About
http://i.imgur.com/b33tNAp.jpg
http://forum.beyond3d.com/showthread.php?t=63622
I suspect strongly its Steamroller not Excavator... and the die shot seems legit in line with others, no visible manipulation quirks, no "mistakes" which always accompany fakes of complex structure inventions(but yes it could be a good fake).
It has double the the L1 size, both data and $I
Accompanying the module approach of Jaguar, it has double fetch, or dedicated fetch with its own branch prediction, which now is clearly multilevel or multi-engine ( as before elsewhere, one local dedicated branch engine per thread one global for all)
The Execution is augmented with what seems with 2 more ALUs NOT AGUs (though this last ones must had been augmented to handle 256bit AVX loads per cycle) per core.
Yes i suspect, since it (since BD) has OoO Load Store which K10 didn't, that there isn't microOPs fusion or packing of ALU+AGU, but that ST has some form of eager execution or run-ahead with
speculative address prediction, which doesn't require more AGU but more ALUs for this data speculation execution.

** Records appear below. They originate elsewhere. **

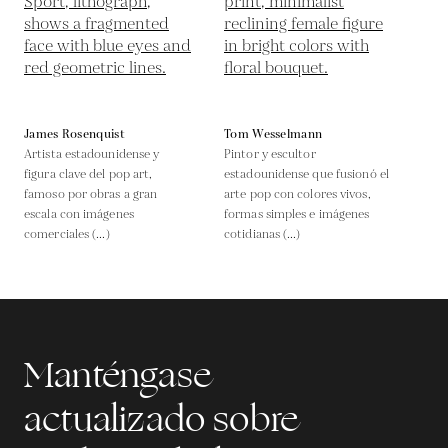
James Rosenquist
Tom Wesselmann
Artista estadounidense y
Pintor y escultor
figura clave del pop art,
estadounidense que fusionó el
famoso por obras a gran
arte pop con colores vivos,
escala con imágenes
formas simples e imágenes
comerciales (...)
cotidianas (...)
Manténgase
actualizado sobre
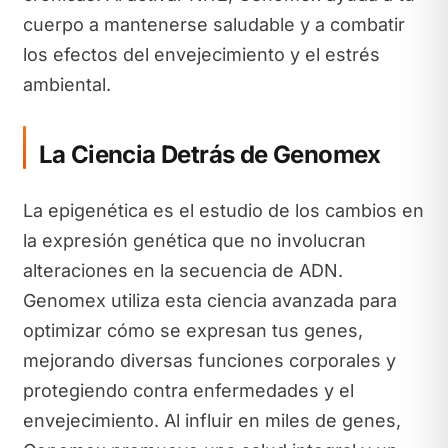
cuerpo a mantenerse saludable y a combatir
los efectos del envejecimiento y el estrés
ambiental.
La Ciencia Detrás de Genomex
La epigenética es el estudio de los cambios en
la expresión genética que no involucran
alteraciones en la secuencia de ADN.
Genomex utiliza esta ciencia avanzada para
optimizar cómo se expresan tus genes,
mejorando diversas funciones corporales y
protegiendo contra enfermedades y el
envejecimiento. Al influir en miles de genes,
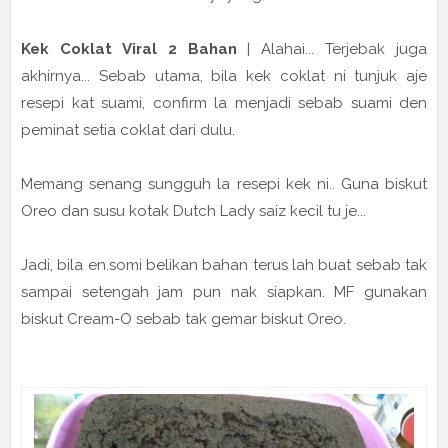
Kek Coklat Viral 2 Bahan
| Alahai... Terjebak juga
akhirnya... Sebab utama, bila kek coklat ni tunjuk aje
resepi kat suami, confirm la menjadi sebab suami den
peminat setia coklat dari dulu.
Memang senang sungguh la resepi kek ni.. Guna biskut
Oreo dan susu kotak Dutch Lady saiz kecil tu je...
Jadi, bila en.somi belikan bahan terus lah buat sebab tak
sampai setengah jam pun nak siapkan. MF gunakan
biskut Cream-O sebab tak gemar biskut Oreo.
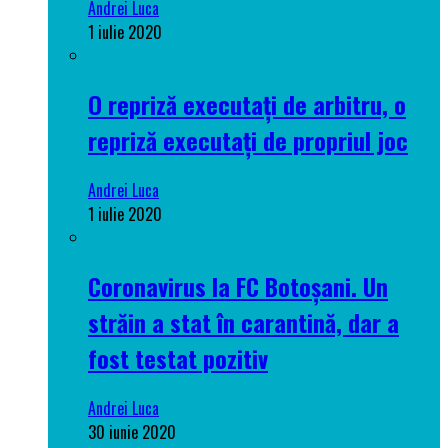
Andrei Luca
1 iulie 2020
O repriză executați de arbitru, o
repriză executați de propriul joc
Andrei Luca
1 iulie 2020
Coronavirus la FC Botoșani. Un
străin a stat în carantină, dar a
fost testat pozitiv
Andrei Luca
30 iunie 2020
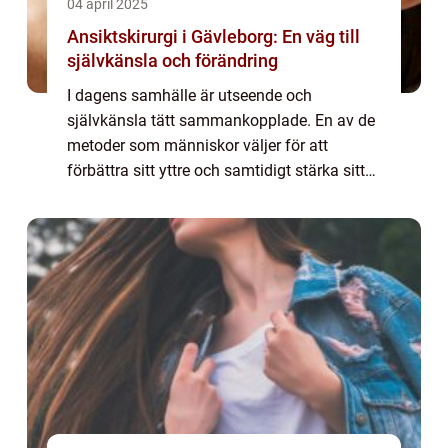
04 april 2025
Ansiktskirurgi i Gävleborg: En väg till
självkänsla och förändring
I dagens samhälle är utseende och
självkänsla tätt sammankopplade. En av de
metoder som människor väljer för att
förbättra sitt yttre och samtidigt stärka sitt
inre är genom ansiktskirurgi. ...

The FlexFPU is also double, that is, 2 FlexFPUs, probably as rumored with 2 FMAC + 1MMX each, being the 2 FMACs fully bridge now able to execute one 256bit AVX per cycle without halfs. The FPU scheduler most probably is "singular" ( only one) and "decoupled" from the FP pipes as was since BD, that is, one thread/core has seamless access to both FPUs.
What is big *LOL* about some analyses and pertinent "expert" opinions about the shortcomings of BD, is that Steamy only has 4 decode pipes... as before, and as advented in a RWT thread. But as i posted before here it doesn't mean the decodes are not double. In "Vertical Multithreading" it means double dedicated input and ouput buffers for this "decode stages" or <thread domain>, and the decode engine be SMT (simultaneous multithreading, 2 threads at the same time) when in BD/PD that VerticalMT for decode as the rest of the front-end, was *only* 1 thread at a time.
For this, those same 4 decode pipes must had been substantially revamped... but they are the same number of 4 pipes nonetheless... and there are ways to mitigate this, not only the double fetch, but also a lot of *new* CAM (content addressable memory) structures around each core/cluster, can function (or be) like a "decoded cache" of sorts, meaning upon repetitive loops execution proceeds from there alleviating tremendously decode requirements.
Making good faith in the pictures, ST "module" is ~10% smaller than PD, which might mean a process shrink ~20%, which should be then 28nm... i expect Excavator to be on 22 or 20nm FD-SOI, that is considerably smaller, and so have 3 integer core/clusters per module and another *Heterogeneous core* besides the FlexFPUs, namely a crypto/compression dedicated engine(like IBM Z chips).
With all this the 30% improvement for *single-thread" integer IPC (instructions per clock≃ 1.1 or 1.2 or 1.3, the norm for x86) performance that is so much hyped now ( a truly *obsolete* metric for performance, believe me!, it has ages this discussion, its obsolete) is perfectly believable.
The
BIG SURPRISE, since it was not advented last Hot Chips presentation is the Double FlexFPU engine. As rumored if the "2 FMAC + 1MMX" is practically identical performance wise to 2 FMAC + 2MMX of BD/PD, then those 2 FPU, if the implementation is good, could mean almost the double the peak performance of BD/PD (average 80% i guess), and in some cases even pass the 100%...
... i suspect things like Cinebench that rely heavenly on SSE instructions and MT, could lose much of its "shoving" around as a valuable metric... lol...